CEQ Releases New Guidance on Including Climate in Environmental Impact Statements

by Myron Ebell on December 23, 2014

in Blog

The White House Council on Environmental Quality on 18th December released the second draft version of a guidance document on how federal agencies should consider climate impacts in preparing Environmental Impact Assessments under the National Environmental Policy Act.  The first draft version was released in 2010.  CEQ invited public comments for 60 days.

In keeping with NEPA regulations that require Environmental Impact Statements to consider the direct, indirect, and cumulative environmental impacts of proposed projects and actions, the guidance document recommends that the direct, indirect, and cumulative impacts of greenhouse gas emissions be included in preparing EISs.  This includes “upstream” and “downstream” emissions connected to the project.  Thus a new bridge that would allow the transport of tens of millions of tons of energy-intensive goods over its lifetime could have an enormous carbon footprint.

Reports stated that the guidance document recommends that climate impacts be considered in the NEPA process when any project or action would increase greenhouse gas emissions by at least 25,000 metric tons of carbon dioxide-equivalent annually.

This is not correct.
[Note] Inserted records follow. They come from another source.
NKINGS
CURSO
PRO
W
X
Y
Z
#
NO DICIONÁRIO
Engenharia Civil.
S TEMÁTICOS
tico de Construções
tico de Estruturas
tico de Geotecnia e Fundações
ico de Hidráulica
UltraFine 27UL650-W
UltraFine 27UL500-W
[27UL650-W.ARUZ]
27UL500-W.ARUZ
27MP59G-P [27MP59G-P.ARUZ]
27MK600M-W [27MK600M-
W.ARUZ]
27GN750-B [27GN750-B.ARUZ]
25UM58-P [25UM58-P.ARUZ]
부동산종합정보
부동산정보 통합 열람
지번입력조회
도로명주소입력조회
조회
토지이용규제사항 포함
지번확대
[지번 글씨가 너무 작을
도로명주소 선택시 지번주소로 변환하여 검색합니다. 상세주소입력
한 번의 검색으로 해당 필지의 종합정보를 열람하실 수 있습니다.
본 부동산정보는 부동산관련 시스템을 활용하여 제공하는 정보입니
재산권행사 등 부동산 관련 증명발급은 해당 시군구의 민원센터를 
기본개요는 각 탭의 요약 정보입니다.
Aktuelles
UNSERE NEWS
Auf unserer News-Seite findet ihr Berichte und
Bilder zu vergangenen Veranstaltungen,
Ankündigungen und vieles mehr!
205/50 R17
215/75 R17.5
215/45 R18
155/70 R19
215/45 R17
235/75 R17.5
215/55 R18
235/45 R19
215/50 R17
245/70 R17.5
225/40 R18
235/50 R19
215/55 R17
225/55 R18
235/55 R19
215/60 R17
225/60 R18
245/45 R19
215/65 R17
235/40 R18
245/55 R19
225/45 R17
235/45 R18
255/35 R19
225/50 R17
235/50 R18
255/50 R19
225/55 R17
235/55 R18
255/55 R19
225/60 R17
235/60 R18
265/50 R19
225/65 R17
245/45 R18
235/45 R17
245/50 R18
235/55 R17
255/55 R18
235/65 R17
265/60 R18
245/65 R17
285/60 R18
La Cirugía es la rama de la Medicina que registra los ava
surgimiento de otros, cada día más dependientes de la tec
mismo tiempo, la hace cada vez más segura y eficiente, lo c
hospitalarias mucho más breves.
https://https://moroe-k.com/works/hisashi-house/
The document states that a quantitative analysis is only necessary when emissions exceed 25,000 tons annually.  Considering the impacts of lower annual emissions is required but does not necessarily require quantification.

The guidance does contain a caution on the use of the Social Cost of Carbon guidance document: “When using the federal social cost of carbon, the agency should disclose the fact that these estimates vary over time, are associated with different discount rates and risks, and are intended to be updated as scientific and economic understanding improves.”  In other words, tomorrow’s Social Cost of Carbon estimate may be much lower than tomorrow’s.  The document also notes that global general circulation models “may have limitations on how they can be used in regional or local impact studies.”
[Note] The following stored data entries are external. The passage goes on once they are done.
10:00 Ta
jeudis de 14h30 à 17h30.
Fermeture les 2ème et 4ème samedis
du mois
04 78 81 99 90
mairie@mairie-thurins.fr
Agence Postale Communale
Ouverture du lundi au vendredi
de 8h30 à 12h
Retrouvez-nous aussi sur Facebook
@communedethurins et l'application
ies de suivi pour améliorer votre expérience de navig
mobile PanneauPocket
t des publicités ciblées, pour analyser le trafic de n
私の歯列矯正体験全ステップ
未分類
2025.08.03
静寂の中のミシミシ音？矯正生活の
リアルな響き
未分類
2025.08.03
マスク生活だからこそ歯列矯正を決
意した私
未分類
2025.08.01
The guidance also cautions that providing a boilerplate paragraph that the emissions from a proposed action constitute “only a small fraction of global emissions is more a statement about the nature of the climate change challenge,” and “is not helpful to the decision maker or public” because that is true of every particular action.

Some news reports have suggested that the guidance will apply mainly to new fossil energy production on federal lands or offshore areas.   This is also incorrect.  The guidance applies to all matters that fall under NEPA regulation: “all federal proposed actions, including individual federal site-specific actions, federal grants for funding of small-scale or broad-scale activities, federal rulemaking actions, and federal land and resource management decisions. Federal rulemaking decisions includes Clean Water Act and other federal permits required to build new factories, bridges, highways, airports, and mines, as well as pipelines, coal terminals, offshore oil fields, etc.
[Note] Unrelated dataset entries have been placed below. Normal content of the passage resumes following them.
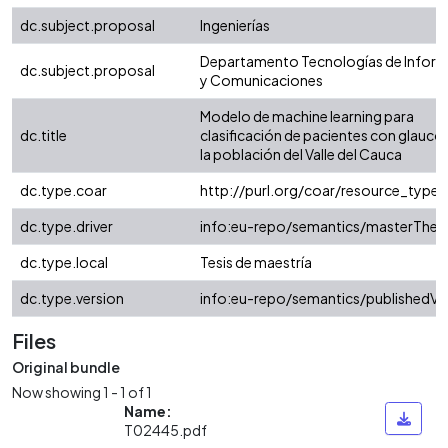
dc.subject.proposal
Ingenierías
Departamento Tecnologías de Infor
dc.subject.proposal
y Comunicaciones
Modelo de machine learning para
dc.title
clasificación de pacientes con glauc
la población del Valle del Cauca
dc.type.coar
http://purl.org/coar/resource_type
dc.type.driver
info:eu-repo/semantics/masterThesi
dc.type.local
Tesis de maestría
dc.type.version
info:eu-repo/semantics/publishedVe
Files
Original bundle
Now showing
1 - 1 of 1
Name:
T02445.pdf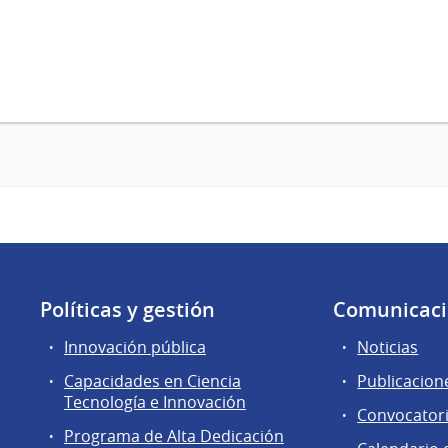
Políticas y gestión
Comunicac
Innovación pública
Noticias
Capacidades en Ciencia
Publicacion
Tecnología e Innovación
Convocator
Programa de Alta Dedicación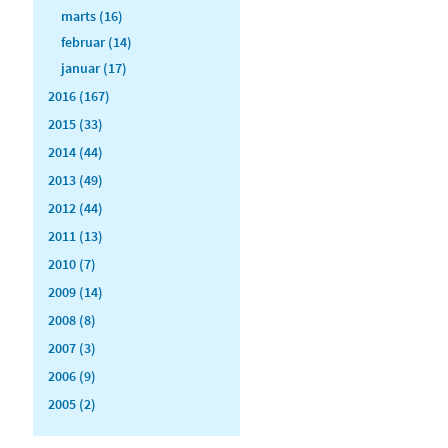
marts (16)
februar (14)
januar (17)
2016 (167)
2015 (33)
2014 (44)
2013 (49)
2012 (44)
2011 (13)
2010 (7)
2009 (14)
2008 (8)
2007 (3)
2006 (9)
2005 (2)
Under the NEPA process, one of the alternatives must always be, “no action,” which means, don’t proceed with the project being studied.  Once direct, indirect, and cumulative greenhouse gas emissions are included, it is likely that any big new project will be found to have environmental impacts so large that the “no action” alternative will be preferred by federal regulators.

David Wojick December 25, 2014 at 7:18 am

The guidance probably mentions that SCC may change over time because it already has. The original climate change induced damage estimates were quickly revised dramatically upward, by about 50%. The guidance is correct that SCC is very complex, not a single number. What the guidance does not say is that SCC is absurd, which it most certainly is. These are economic damage models going out 300 years or more. The truth is that there may be no damage at all, so using SCC is a very bad policy, one that needs to be stopped.